Many possible causes may come to mind in the differential diagnosis of patients presenting with left lower quadrant abdominal pain, including sigmoid diverticulitis, neoplasms, colon perforation, urinary tract pathologies, gynecologic pathologies, enteritis, and ileus. Acute appendicitis is among the leading causes of abdominal pain in patients presenting to emergency services, and according to the literature, appendectomy is the most commonly performed emergency surgery.1 Acute appendicitis may not be an initial consideration in patients with left lower abdominal pain, but there are four different conditions in which the appendix is located in the left lower quadrant. In order of frequency, these are situs inversus, intestinal malrotation, mobile cecum syndrome, and an appendix long enough to cross the midline. Situs inversus and malrotation are anomalies, whereas mobile cecum and long appendix are variations in anatomic position.4 While the appendix is always located in the left lower quadrant in situs inversus patients, it may be located anywhere in the abdomen in cases of mobile cecum and malrotation. Collins5 reported the prevalence of left-side appendix as 0.04% and that of left-side appendix with situs inversus as 0.016%.
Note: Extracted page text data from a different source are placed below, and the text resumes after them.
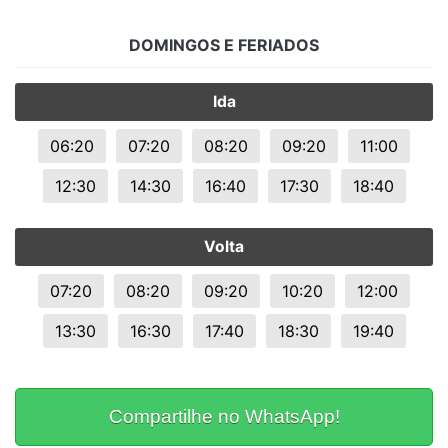
DOMINGOS E FERIADOS
Ida
06:20
07:20
08:20
09:20
11:00
12:30
14:30
16:40
17:30
18:40
Volta
07:20
08:20
09:20
10:20
12:00
13:30
16:30
17:40
18:30
19:40
Compartilhe no WhatsApp!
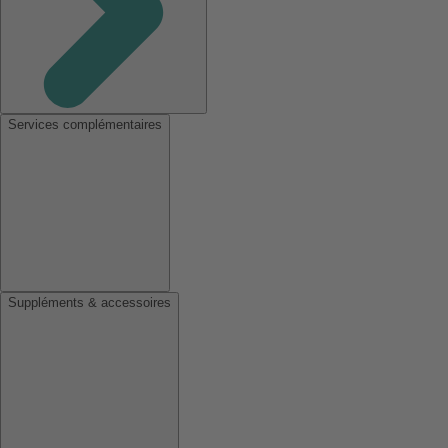
Services complémentaires
Suppléments & accessoires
Left-side appendicitis is diagnosed by basic physical examination. As with patients showing normal acute appendicitis laterality, laboratory findings provide valuable data regarding infection. Although anteroposterior chest X-ray can facilitate the identification of patients with situs inversus, the most definitive diagnostic method is computed tomography.6 Ultrasonography is the first choice for evaluation of acute appendicitis, both in patients with normal anatomic positioning and patients with malrotation or situs inversus.

In conclusion, despite its rarity in the long differential diagnosis list, the coexistence of malrotation and acute appendicitis must be considered and full utilization of available radiologic imaging methods is imperative for patients presenting with left lower quadrant pain.

Ethics

Informed Consent: Consent form was filled out by all participants.

Peer-review: Internally peer-reviewed.

Financial Disclosure: The authors declared that this study received no financial support.